We are also developing tools for next generation sequencing data (Chip_seq, RNA_seq, and microRNA_seq) analysis in collaboration with our pathologists and biologists at TMHRI and Baylor Genome Center. One tool in development will create a modeling signaling pathway map based on Reverse Phase Protein Array (RPPA). This technology is the key to understanding signal transduction, drug combination treatment, and drug resistance in research studies.

Systems Modeling

Predictive modeling of Pharmacokinetics (PK) and Pharmacodyanmics (PD)

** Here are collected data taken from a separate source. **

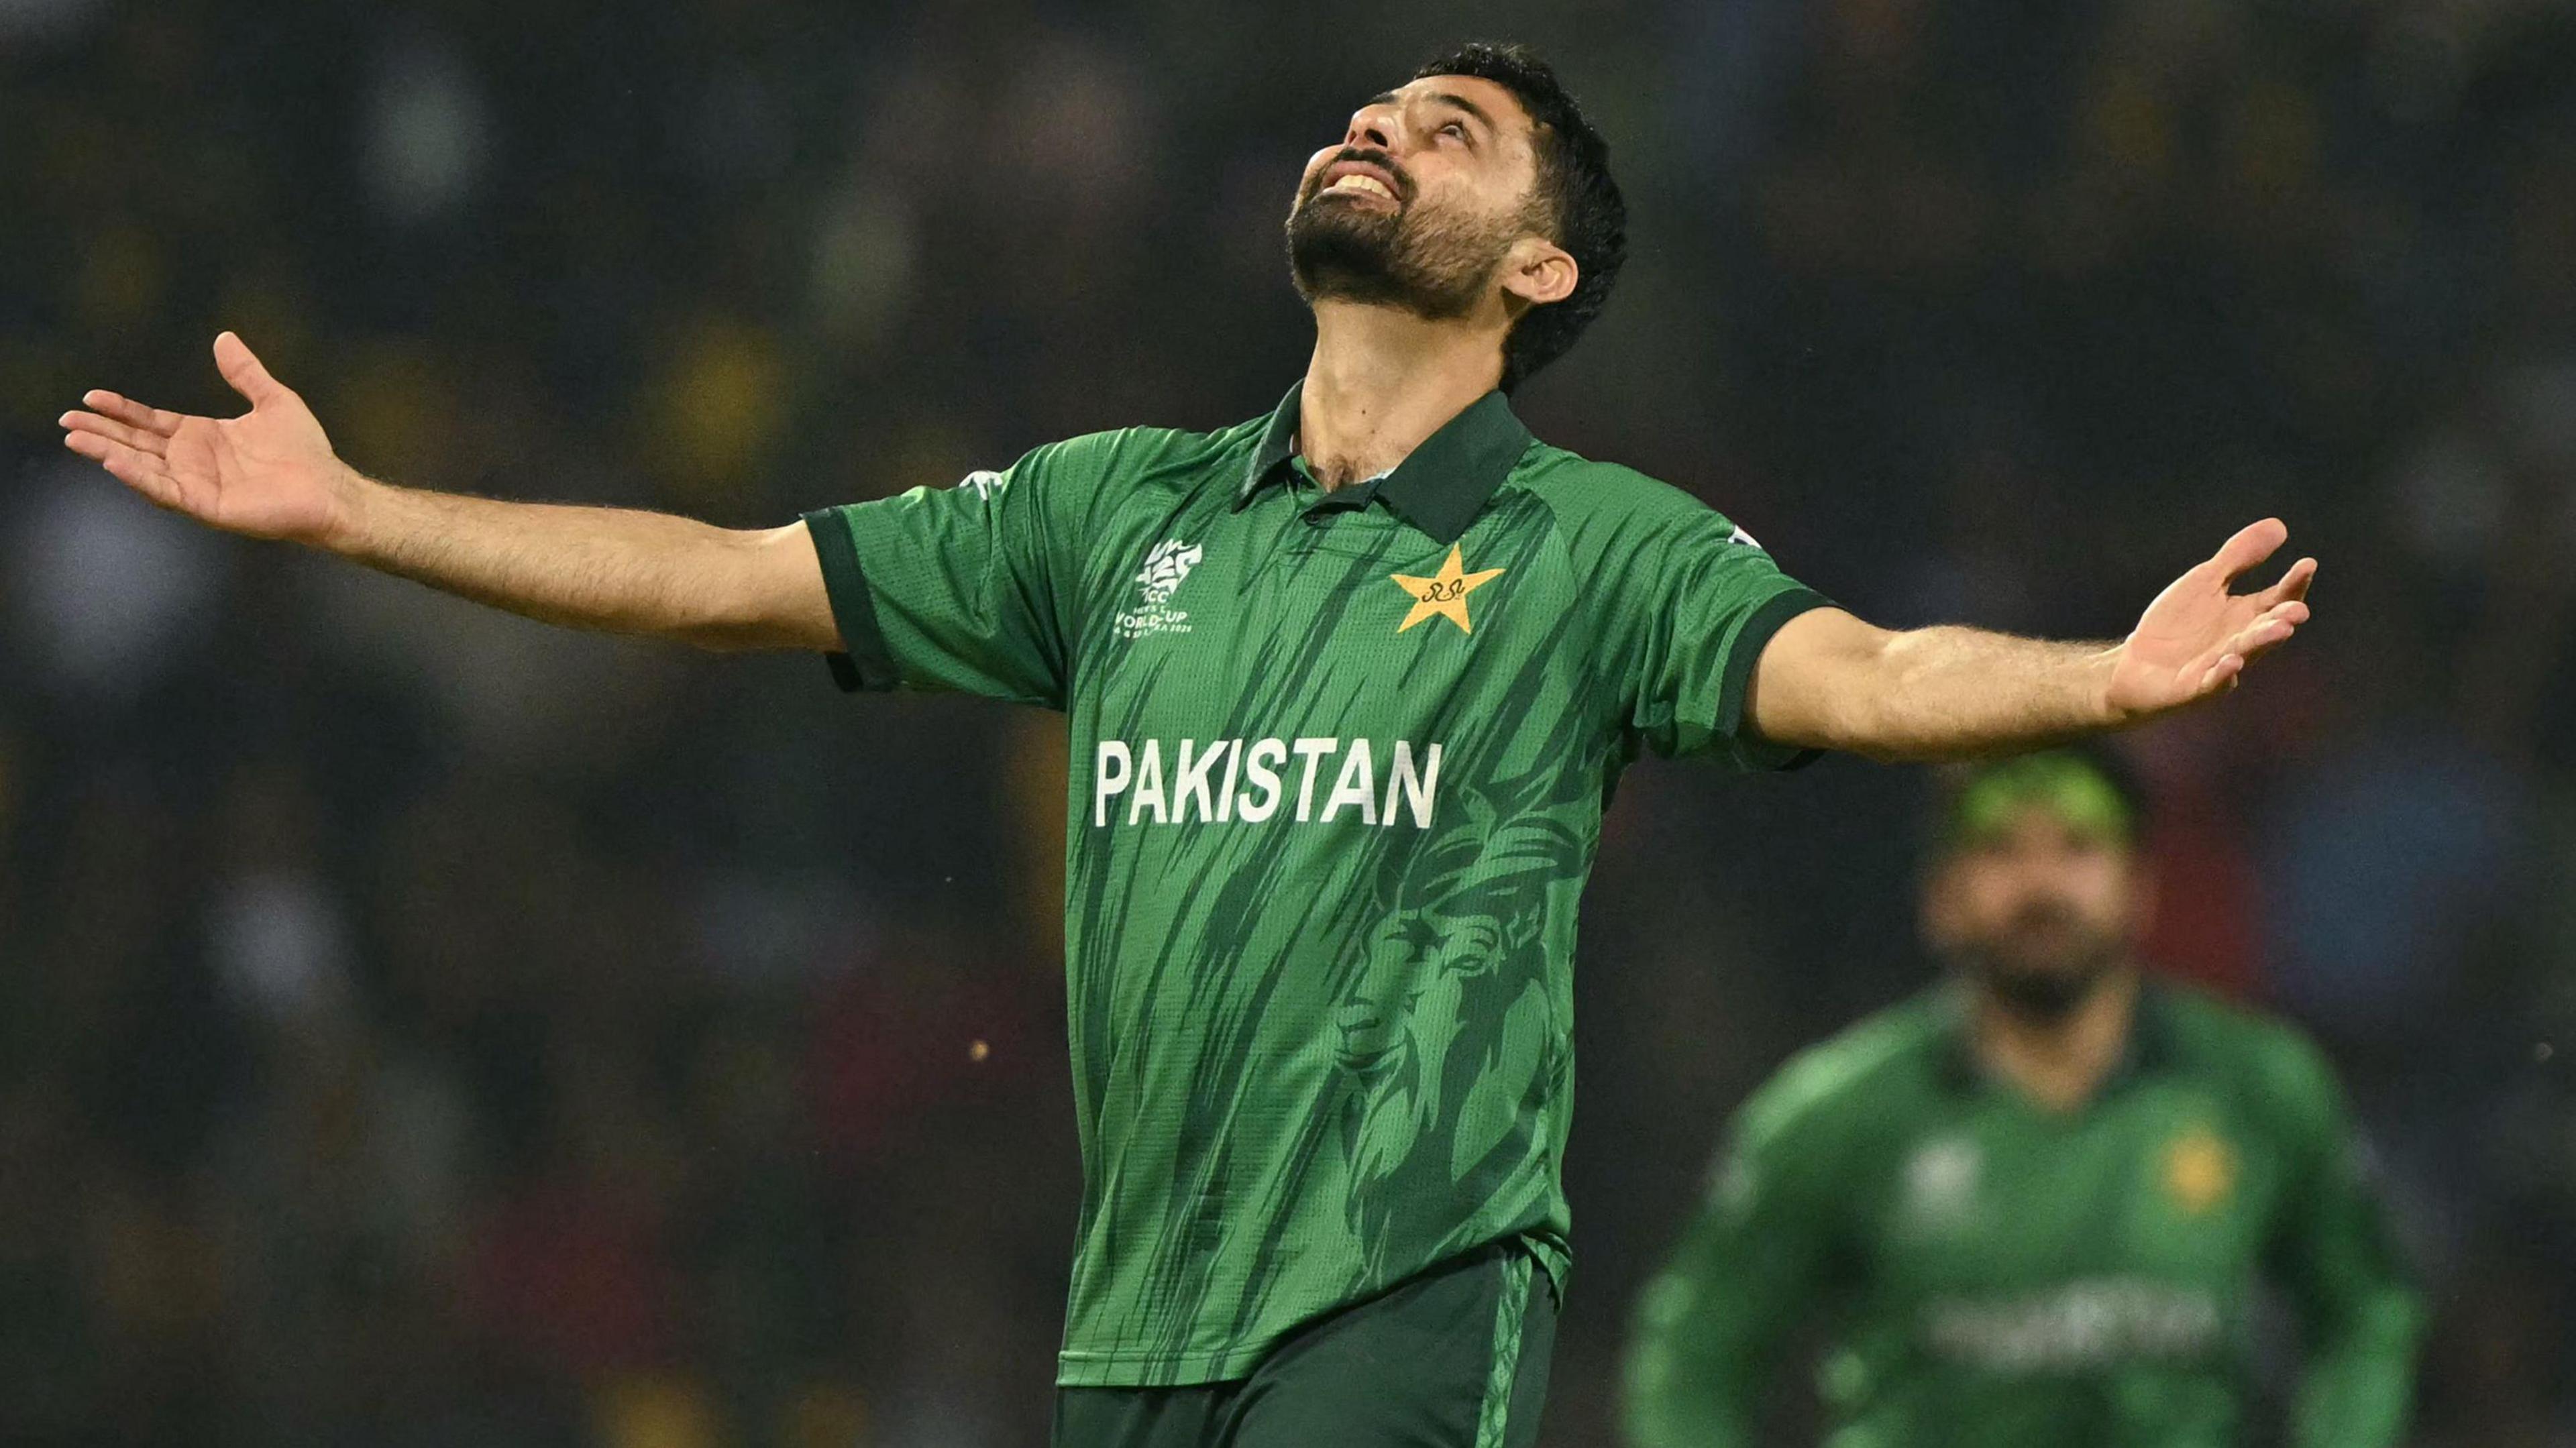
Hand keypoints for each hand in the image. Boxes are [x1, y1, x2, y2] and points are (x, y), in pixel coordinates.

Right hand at [59, 332, 360, 546]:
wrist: (330, 488)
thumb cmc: (306, 451)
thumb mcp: (272, 400)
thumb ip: (245, 372)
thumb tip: (224, 337)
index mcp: (203, 438)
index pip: (151, 422)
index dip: (121, 411)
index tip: (91, 397)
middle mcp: (194, 462)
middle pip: (137, 443)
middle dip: (101, 432)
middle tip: (65, 421)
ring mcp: (198, 485)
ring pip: (143, 467)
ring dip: (108, 452)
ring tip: (76, 440)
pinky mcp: (207, 506)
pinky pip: (166, 491)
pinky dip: (139, 476)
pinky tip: (115, 461)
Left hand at [2105, 518, 2315, 719]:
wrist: (2135, 663)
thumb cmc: (2177, 623)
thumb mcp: (2206, 581)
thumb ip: (2239, 557)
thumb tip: (2280, 526)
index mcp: (2247, 615)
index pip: (2279, 597)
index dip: (2294, 583)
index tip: (2308, 563)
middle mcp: (2241, 641)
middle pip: (2267, 629)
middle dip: (2283, 619)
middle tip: (2298, 609)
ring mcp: (2220, 666)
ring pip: (2246, 654)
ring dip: (2261, 642)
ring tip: (2279, 629)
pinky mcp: (2195, 688)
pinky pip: (2212, 683)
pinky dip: (2223, 675)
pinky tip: (2232, 662)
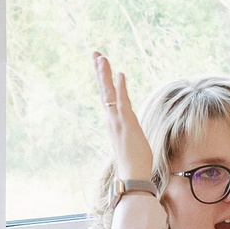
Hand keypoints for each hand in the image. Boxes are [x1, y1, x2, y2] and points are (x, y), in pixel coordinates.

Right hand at [94, 52, 157, 185]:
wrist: (132, 175)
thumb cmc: (134, 162)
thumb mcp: (132, 141)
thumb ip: (130, 131)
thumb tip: (132, 129)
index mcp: (114, 122)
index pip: (108, 96)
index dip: (105, 80)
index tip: (102, 64)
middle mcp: (112, 119)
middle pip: (104, 90)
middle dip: (100, 71)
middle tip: (95, 53)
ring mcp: (118, 121)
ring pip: (109, 93)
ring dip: (105, 75)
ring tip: (102, 58)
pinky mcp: (126, 124)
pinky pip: (122, 102)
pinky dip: (121, 87)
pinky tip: (120, 74)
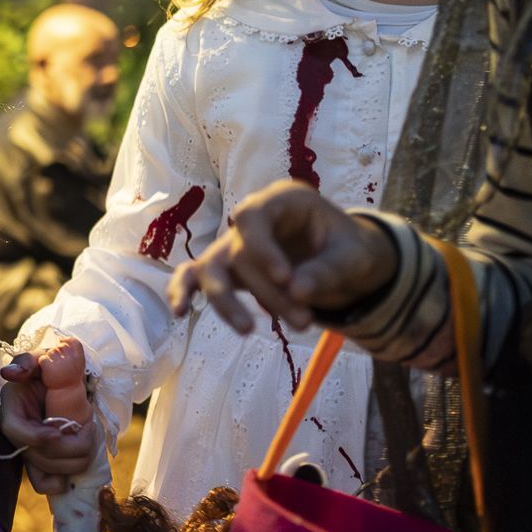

In collaboration with investigators in the TMH Radiology Department and the TMHRI Nanomedicine Program we are creating mathematical and biophysical systems to model:

P38 Downstream Pathway Discovery

We hypothesize that imbalance of p38 isoforms may lead to the development of MDS by disturbing the apoptosis, proliferation, and differentiation of hematopoiesis. We are studying the roles of various isoforms in MDS using systems biology approaches that identify core pathways and quantitatively characterize the behavior of feedback loops. These tools predict phenotypic changes and guide the subsequent experimental design. Understanding the roles of these isoforms in controlling hematopoiesis will allow design of more specific inhibitors to target particular isoforms.

Drug Resistance Study using Drug Combination Treatment Strategies

We are applying quantitative mapping of complex signal transduction to understand signaling processes that regulate biological responses to exogenous stimuli. We are investigating the synergies between drug combinations in silico by considering how drug combinations block feedback loops, and affect cancer-related signaling pathways. We propose a new computational approach for drug combination prioritization, in which we first infer the signaling pathway map of drug combinations. We then apply the systems of pathway modeling methods, which can translate the activation/inhibition/phosphorylation rules into quantitative analysis, and simulate the effects of combinatorial drug treatment. In combination with bioimaging validation, we can develop better combinatorial therapeutic strategies and translate such discoveries from the bench to the bedside.

Microenvironment Modeling

We are developing a mathematical differential equation model for modeling and simulating tumor initiating cells or Cancer Stem Cells (CSC), progenitor cells, mature tumor cells, and niches at multi-scale levels. In particular, we are focusing on modeling the cell-cell interactions between CSCs and stromal cells, as well as the CSC lineage model. This research is supported by a U54 center grant award from the NIH NCI ICBP program. Meanwhile, we are applying similar multi-scale modeling strategies to simulate and guide bone regeneration.

Biomedical image analysis

Dr. Zhou and his colleagues pioneered the high-content imaging informatics (see his over 100 journal and conference publications on this topic). We made substantial and original contributions on four softwares, namely DCellIQ, GCellIQ, NeuronIQ, and NeuriteIQ which have been developed and released. They were funded by four NIH R01s. Our lab is currently working on 3D in-vivo imaging informatics tool development, and medical image informatics, particularly in dental surgical planning and face reconstruction.

By collaborating with biologists, pathologists, radiologists, mathematicians, engineers, and clinical doctors, the utmost goal of our scientific research is to be a leader in the development and applications of novel systems bioinformatic methods and molecular diagnosis as well as the integration of them into clinics and disease monitoring.